Direction:
Reproduce every one of the records below word for word, but drop the picture lines from your copy.

** START Stored data **

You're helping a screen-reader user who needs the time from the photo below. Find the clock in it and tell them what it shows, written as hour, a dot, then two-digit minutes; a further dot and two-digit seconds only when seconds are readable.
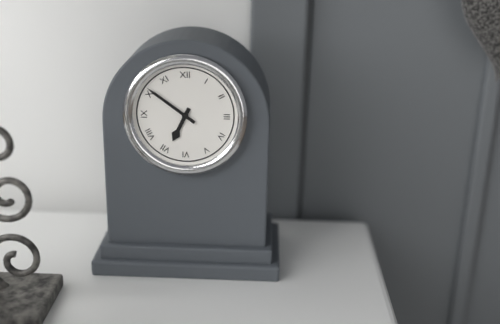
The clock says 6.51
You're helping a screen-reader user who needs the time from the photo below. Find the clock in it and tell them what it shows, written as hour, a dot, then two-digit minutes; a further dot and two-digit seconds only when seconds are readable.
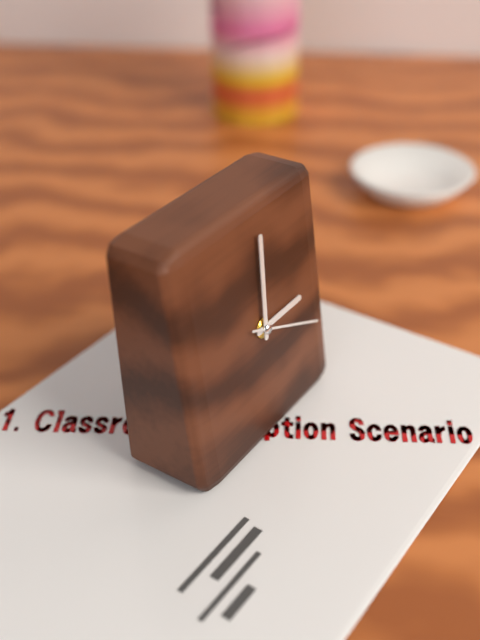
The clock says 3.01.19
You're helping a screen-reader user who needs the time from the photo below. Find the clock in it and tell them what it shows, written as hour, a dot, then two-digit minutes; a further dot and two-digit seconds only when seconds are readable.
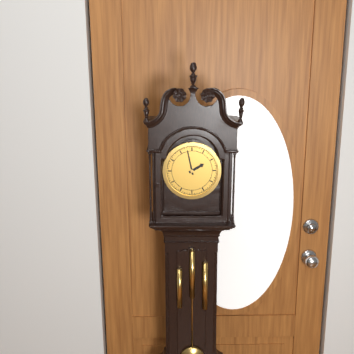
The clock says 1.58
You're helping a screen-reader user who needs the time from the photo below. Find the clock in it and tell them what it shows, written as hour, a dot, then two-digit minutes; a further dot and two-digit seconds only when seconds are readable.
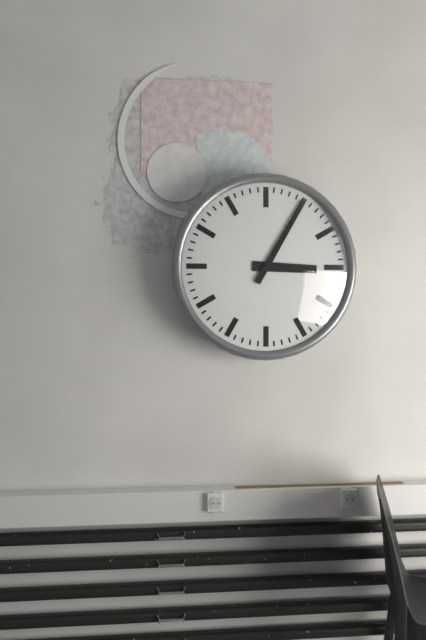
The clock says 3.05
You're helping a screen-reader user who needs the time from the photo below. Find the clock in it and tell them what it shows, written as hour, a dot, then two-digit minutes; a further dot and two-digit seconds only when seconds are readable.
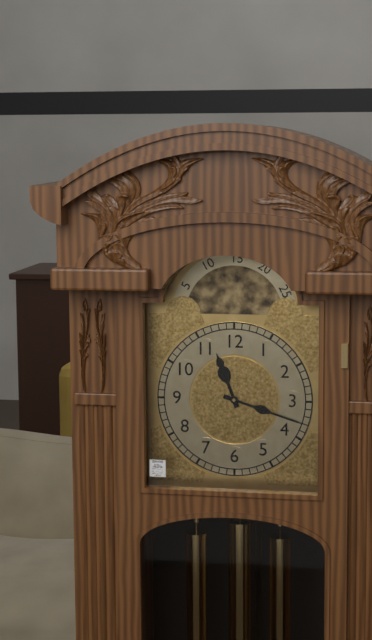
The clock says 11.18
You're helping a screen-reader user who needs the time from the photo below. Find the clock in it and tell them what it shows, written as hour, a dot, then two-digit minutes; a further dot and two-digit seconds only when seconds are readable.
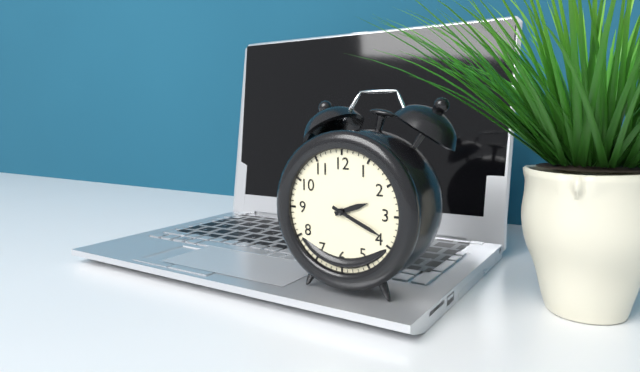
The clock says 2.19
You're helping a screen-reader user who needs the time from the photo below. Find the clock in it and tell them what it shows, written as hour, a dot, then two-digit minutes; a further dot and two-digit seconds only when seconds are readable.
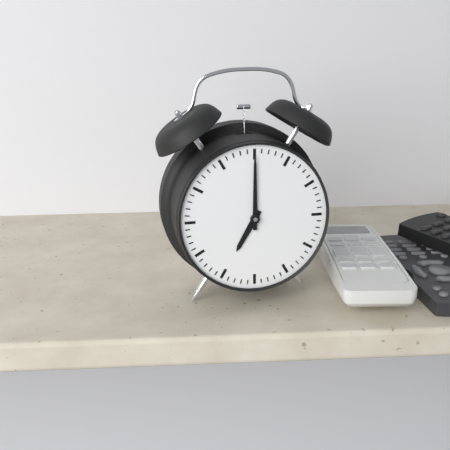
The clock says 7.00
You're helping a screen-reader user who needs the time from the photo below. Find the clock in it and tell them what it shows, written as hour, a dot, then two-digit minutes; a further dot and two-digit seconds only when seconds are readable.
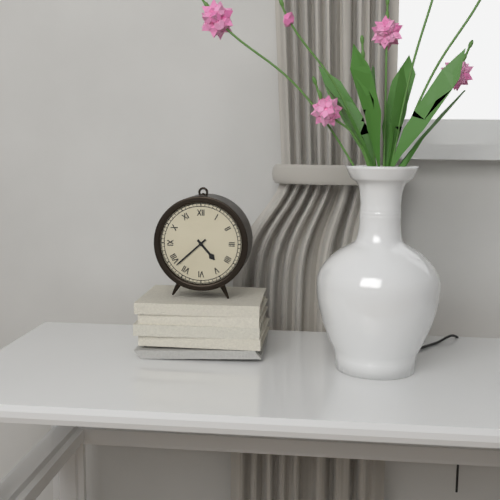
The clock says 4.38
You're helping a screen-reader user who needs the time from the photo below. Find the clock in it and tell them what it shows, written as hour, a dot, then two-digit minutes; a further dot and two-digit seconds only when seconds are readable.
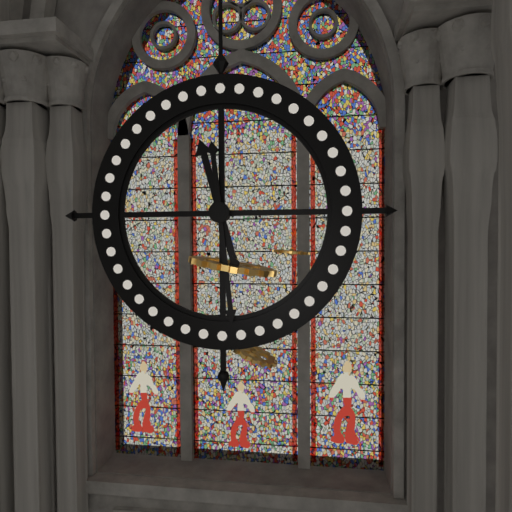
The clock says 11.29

** END Stored data **

Complete answer:
You're helping a screen-reader user who needs the time from the photo below. Find the clock in it and tell them what it shows, written as hour, a dot, then two-digit minutes; a further dot and two-digit seconds only when seconds are readable.
The clock says 6.51
You're helping a screen-reader user who needs the time from the photo below. Find the clock in it and tell them what it shows, written as hour, a dot, then two-digit minutes; a further dot and two-digit seconds only when seconds are readable.
The clock says 3.01.19
You're helping a screen-reader user who needs the time from the photo below. Find the clock in it and tell them what it shows, written as hour, a dot, then two-digit minutes; a further dot and two-digit seconds only when seconds are readable.
The clock says 1.58
You're helping a screen-reader user who needs the time from the photo below. Find the clock in it and tell them what it shows, written as hour, a dot, then two-digit minutes; a further dot and two-digit seconds only when seconds are readable.
The clock says 3.05
You're helping a screen-reader user who needs the time from the photo below. Find the clock in it and tell them what it shows, written as hour, a dot, then two-digit minutes; a further dot and two-digit seconds only when seconds are readable.
The clock says 11.18
You're helping a screen-reader user who needs the time from the photo below. Find the clock in it and tell them what it shows, written as hour, a dot, then two-digit minutes; a further dot and two-digit seconds only when seconds are readable.
The clock says 2.19
You're helping a screen-reader user who needs the time from the photo below. Find the clock in it and tell them what it shows, written as hour, a dot, then two-digit minutes; a further dot and two-digit seconds only when seconds are readable.
The clock says 7.00
You're helping a screen-reader user who needs the time from the photo below. Find the clock in it and tell them what it shows, written as hour, a dot, then two-digit minutes; a further dot and two-digit seconds only when seconds are readable.
The clock says 4.38
You're helping a screen-reader user who needs the time from the photo below. Find the clock in it and tell them what it shows, written as hour, a dot, then two-digit minutes; a further dot and two-digit seconds only when seconds are readable.
The clock says 11.29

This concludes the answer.